A side benefit of using nvidia apex is that the dynamic loss scaling feature for fp16 automatically skips apply back prop for that batch if the gradient or loss overflows. To use apex and multiple gpus with pytorch lightning, you may try ddp + amp.
Alternatively:
Loss going to nan is usually preceded by gradients becoming large. You can set the gradient_clip_val parameter in the trainer. See https://williamfalcon.github.io/pytorch-lightning/Trainer/Training%20Loop/#gradient-clipping
I checked tensorboard, here it is: Actually validation loss became nan After 34 epoch, and checkpoint was saved as 35 epoch, but that time I've trained model about 50 epochs.
I will install python-only apex and set gradient_clip_val to try to fix it.
Thanks for your reply!
There is an another problem, when I installed apex and run the code. Set use_amp = True, distributed_backend='ddp' There is an error:
Traceback (most recent call last):
File "traindamageunet.py", line 206, in <module>
trainer.fit(model)
File "/home/.conda/envs/2unet/lib/python3.7/site-packages/pytorch_lightning/trainer/trainer.py", line 343, in fit
mp.spawn(self.ddp_train, nprocs=self.num_gpus, args=(model,))
File "/home/.conda/envs/2unet/lib/python3.7/site-packages/torch/multiprocessing/spawn.py", line 171, in spawn
while not spawn_context.join():
File "/home/.conda/envs/2unet/lib/python3.7/site-packages/torch/multiprocessing/spawn.py", line 118, in join
raise Exception(msg)
Exception:
-- Process 1 terminated with the following error:
Traceback (most recent call last):
File "/home/.conda/envs/2unet/lib/python3.7/site-packages/torch/multiprocessing/spawn.py", line 19, in _wrap
fn(i, *args)
File "/home/.conda/envs/2unet/lib/python3.7/site-packages/pytorch_lightning/trainer/ddp_mixin.py", line 150, in ddp_train
self.optimizers, self.lr_schedulers = self.init_optimizers(model.configure_optimizers())
File "/home/xview2unet/traindamageunet.py", line 174, in configure_optimizers
return torch.optim.SGD(model.parameters(), lr=0.01, momentum=0.9)
NameError: name 'model' is not defined
Looks like a wired error, I didn't modify other codes. Could you fix that? I can't handle it.
Ok try replacing line 174 in traindamagunet.py
with torch.optim.SGD(self.parameters(), lr=0.01, momentum=0.9)
. If that doesn't work try self.xviewmodel.parameters()
Also the validation loss error is due to encountering a batch of images without any buildings in any of the images. However training should still continue and you should not encounter that too often if you increase validation batch size. I forgot to include the script I used to filter out empty images with no buildings.
Thanks again for your feedback.
The code has been updated to filter out empty images from training set (empty images is around 40% of the original training set) when running python preprocess.py
. As a result, training should be quicker and more stable.

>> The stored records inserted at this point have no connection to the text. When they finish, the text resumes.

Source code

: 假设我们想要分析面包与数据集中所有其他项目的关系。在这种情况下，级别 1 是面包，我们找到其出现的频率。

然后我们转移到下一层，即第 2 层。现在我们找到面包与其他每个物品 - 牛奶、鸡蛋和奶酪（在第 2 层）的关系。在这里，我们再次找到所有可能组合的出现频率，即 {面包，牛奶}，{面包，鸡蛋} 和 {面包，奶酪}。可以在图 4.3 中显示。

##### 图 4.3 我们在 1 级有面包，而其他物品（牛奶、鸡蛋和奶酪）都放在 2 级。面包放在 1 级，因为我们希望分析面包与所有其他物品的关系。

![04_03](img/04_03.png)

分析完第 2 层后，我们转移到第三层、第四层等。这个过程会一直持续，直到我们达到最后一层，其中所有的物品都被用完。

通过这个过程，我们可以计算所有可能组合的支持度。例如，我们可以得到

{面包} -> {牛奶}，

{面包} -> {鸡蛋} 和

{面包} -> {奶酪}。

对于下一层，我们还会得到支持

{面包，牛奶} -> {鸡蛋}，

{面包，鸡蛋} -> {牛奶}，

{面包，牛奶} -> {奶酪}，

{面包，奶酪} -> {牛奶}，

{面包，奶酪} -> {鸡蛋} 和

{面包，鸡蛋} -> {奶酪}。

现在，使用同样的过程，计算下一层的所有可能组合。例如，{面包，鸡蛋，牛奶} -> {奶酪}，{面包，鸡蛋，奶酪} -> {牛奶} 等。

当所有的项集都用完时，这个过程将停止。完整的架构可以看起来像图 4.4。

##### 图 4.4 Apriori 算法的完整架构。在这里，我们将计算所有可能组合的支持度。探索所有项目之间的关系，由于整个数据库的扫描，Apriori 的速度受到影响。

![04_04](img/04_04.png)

Thanks for you updating the code! I've run the code successfully. Here I have another question want to ask: as far as I know, last layer of segmentation networks will output n channels (the same as n classes), but your model output 4 channels for localization(binary classification), 8 channels for damage classification(back ground, un-classified, no-damage, minor-damage, major-damage, destroyed). If 8 and 4 subtract 3(may be RGB?) respectively, we can get right number of classes without background we want. Would you mind explain the reason you do so? Is there some tricks in this?
Great! The competition damage task is to predict one out of 5 classes per pixel, and the localisation competition task is to predict one out of 2 classes per pixel. The extra channels in the last layer is so that you can predict your own auxiliary task ( e.g. predicting edges of buildings, distance to the center of the building instance, maybe even type of disaster damage: flooding, fire, tornado, hurricane, wildfire). The auxiliary task can be used for postprocessing the original task or for weighting the loss to learn instances better. The current code does not handle very large buildings well because it sometimes predicts different classes for different sections of the same building (if you look in results/vizpredictions
) . I did not have time to reliably train auxiliary tasks, but you can try and improve the network by doing this.
Thanks for your code! I'm a newbie of deep learning. I've finished localization part but when I trained train traindamageunet.py, after 50 epochs, the loss became nan. I set num_workers=8, batch_size = 8, make 'use_amp=False' (cause I don't install Apex) and set 'distributed_backend='dp'' I used 2 RTX 2080. Did you have this situation? I used same trainer setting as trainloc, but 'loss=nan' problem only came out when I train damage segmentation.